Federal Supplemental Security Income (SSI) COLA Pass-Through: The FY 2018 Enacted Budget contained legislation to authorize the pass-through of any federal cost of living adjustment (COLA) that becomes effective within the first six months of the new year. This new law will be effective Dec. 31, 2017.
Increase in State’s Minimum Wage: The statutorily scheduled increases to the minimum wage established in the FY 2017 Enacted Budget become effective Dec. 31, 2017:
o New York City Large Employers, from $11 to $13 per hour;
o New York City Small Businesses, from $10.50 to $12 per hour;
o Long Island and Westchester County, from $10 to $11 per hour; and,
o Rest of State, from $9.70 to $10.40 per hour. Hourly wages for certain fast food workers will also see an increase.
Government Transparency
Economic Development Report: A new law requires the Department of Economic Development (DED) to make a comprehensive report of all statewide economic development programs available to the public on Jan. 1 of each year. The report will include aggregate totals of all economic development programs administered through DED and the Urban Development Corporation including program progress, participation rates, economic impact, regional distribution, industry trends among other information. The first report is required to be available on the DED’s website on Jan. 1, 2018.
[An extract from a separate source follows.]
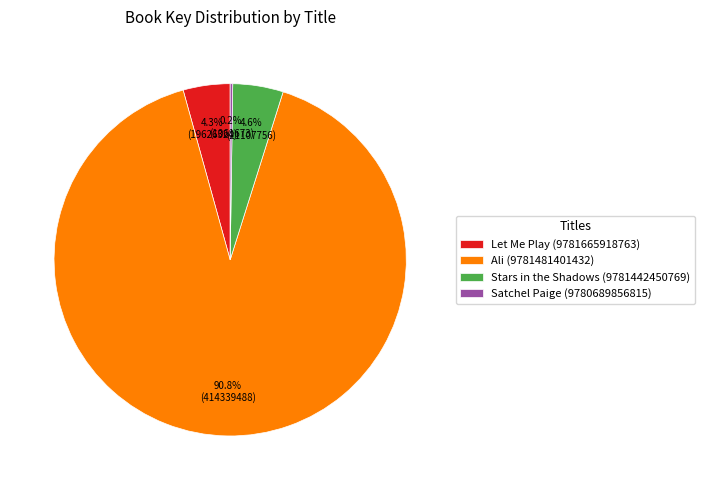

What is the largest slice in the pie chart?

Ali (9781481401432)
Other New Laws Effective January 1, 2018:
Runaway and Homeless Youth Assistance: Youth and young adults who do not have access to consistent, stable housing are a highly vulnerable population and are often trying to escape issues including neglect, abuse, domestic conflict, and sexual exploitation. Major reforms included in this year’s budget to help runaway and homeless youth will take effect Jan. 1, 2018. Localities will be given the ability to expand the length of time that youth can receive residential services and expand the maximum age of youth eligible to receive services from 21 to 24. To better help this vulnerable population, this year’s budget also includes nearly $4.5 million for the program.
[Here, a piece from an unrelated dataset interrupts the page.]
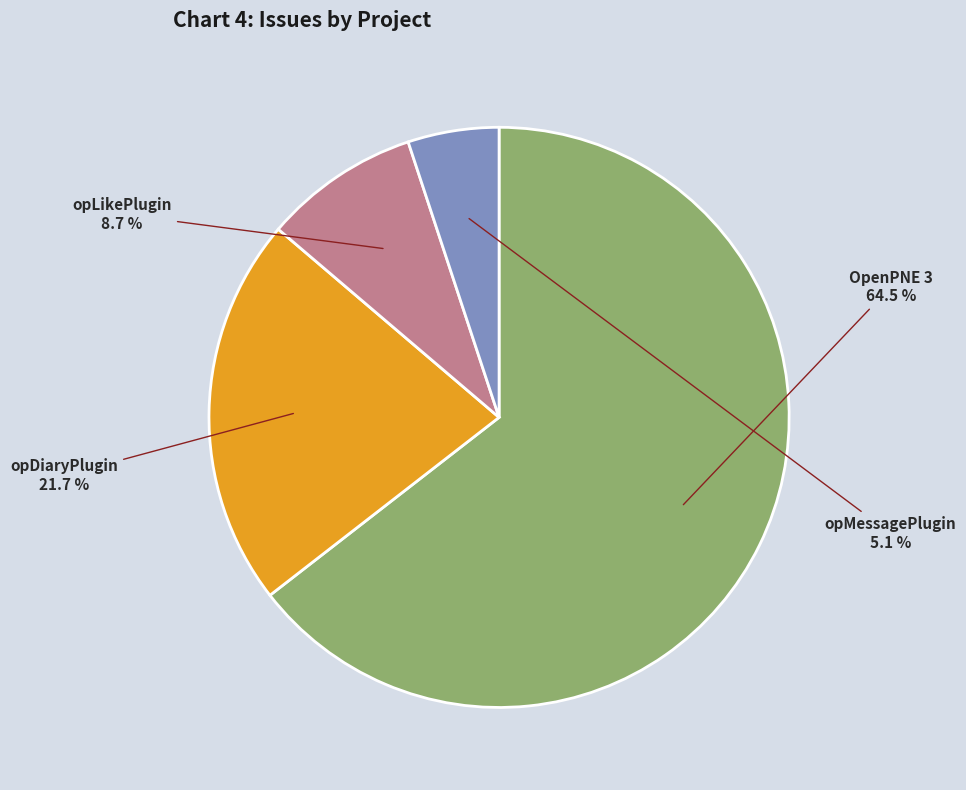

Is there a majority slice in this chart?

Yes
Allowing Geothermal Energy to Flourish in New York: A new law includes geothermal energy systems within the meaning of the term “qualified energy efficiency services” for purposes of on-bill financing under the Power NY Act of 2011. Geothermal energy systems provide natural and efficient energy, and although New York’s resources are extremely compatible with this type of energy, it is expensive to operate. Allowing funding from established sources will increase the use of this type of energy, creating more green jobs and reducing the amount of carbon used to heat buildings. S688, Chapter 425, sponsored by Senator Robert Ortt (62nd Senate District).
Extending Provisions for Long-Term Elder Care: To ensure senior citizens are receiving the best, most appropriate care, a new law extends the authorization of the long-term care ombudsman to oversee managed long-term care plans from Dec. 31, 2017 to Dec. 31, 2019. S6023-A, Chapter 214, Senator Sue Serino (41st Senate District).